***** Extracted data *****

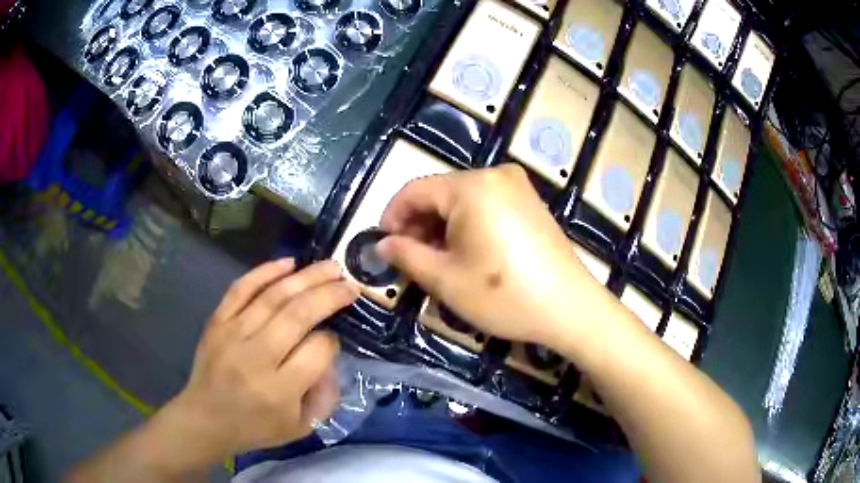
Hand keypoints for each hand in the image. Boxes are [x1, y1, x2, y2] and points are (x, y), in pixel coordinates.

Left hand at [166, 259, 357, 461]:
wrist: (206, 419)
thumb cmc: (256, 427)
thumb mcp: (301, 427)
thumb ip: (326, 396)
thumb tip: (331, 354)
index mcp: (279, 390)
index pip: (318, 350)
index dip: (333, 339)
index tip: (335, 338)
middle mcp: (256, 357)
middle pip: (298, 314)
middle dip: (329, 294)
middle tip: (349, 282)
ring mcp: (232, 334)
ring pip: (274, 296)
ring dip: (306, 277)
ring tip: (330, 266)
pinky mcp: (217, 321)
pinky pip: (241, 288)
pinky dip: (265, 271)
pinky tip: (288, 263)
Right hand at [377, 164, 610, 345]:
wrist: (569, 308)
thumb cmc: (503, 295)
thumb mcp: (445, 279)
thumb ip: (406, 255)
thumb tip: (382, 244)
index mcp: (471, 186)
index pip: (414, 190)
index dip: (392, 217)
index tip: (383, 246)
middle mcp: (495, 174)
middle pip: (440, 194)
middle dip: (419, 225)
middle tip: (410, 260)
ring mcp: (517, 187)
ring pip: (463, 201)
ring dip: (442, 227)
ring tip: (437, 261)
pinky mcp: (530, 203)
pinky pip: (486, 206)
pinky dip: (467, 226)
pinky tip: (467, 254)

*****

Write out exactly the lines from the one containing "thumb tip: (331, 354)" through the end of the data, both included. Add nothing else.

## Written response
thumb tip: (331, 354)
index mcp: (279, 390)
index pip: (318, 350)
index dip: (333, 339)
index tip: (335, 338)
middle mcp: (256, 357)
middle pip: (298, 314)
middle dip: (329, 294)
middle tip: (349, 282)
ring mcp: (232, 334)
ring pip: (274, 296)
ring dip: (306, 277)
ring tip: (330, 266)
pinky mcp: (217, 321)
pinky pip: (241, 288)
pinky dip: (265, 271)
pinky tip: (288, 263)
Right hand at [377, 164, 610, 345]:
wrist: (569, 308)
thumb cmc: (503, 295)
thumb mcp: (445, 279)
thumb ip: (406, 255)
thumb tip: (382, 244)
index mcp: (471, 186)
index pip: (414, 190)
index dip: (392, 217)
index tip: (383, 246)
middle mcp: (495, 174)
middle pip: (440, 194)
middle dip: (419, 225)
middle tip: (410, 260)
ring mcp: (517, 187)
ring pip: (463, 201)
ring dip: (442, 227)
ring tip: (437, 261)
pinky mcp: (530, 203)
pinky pip: (486, 206)
pinky dip: (467, 226)
pinky tip: (467, 254)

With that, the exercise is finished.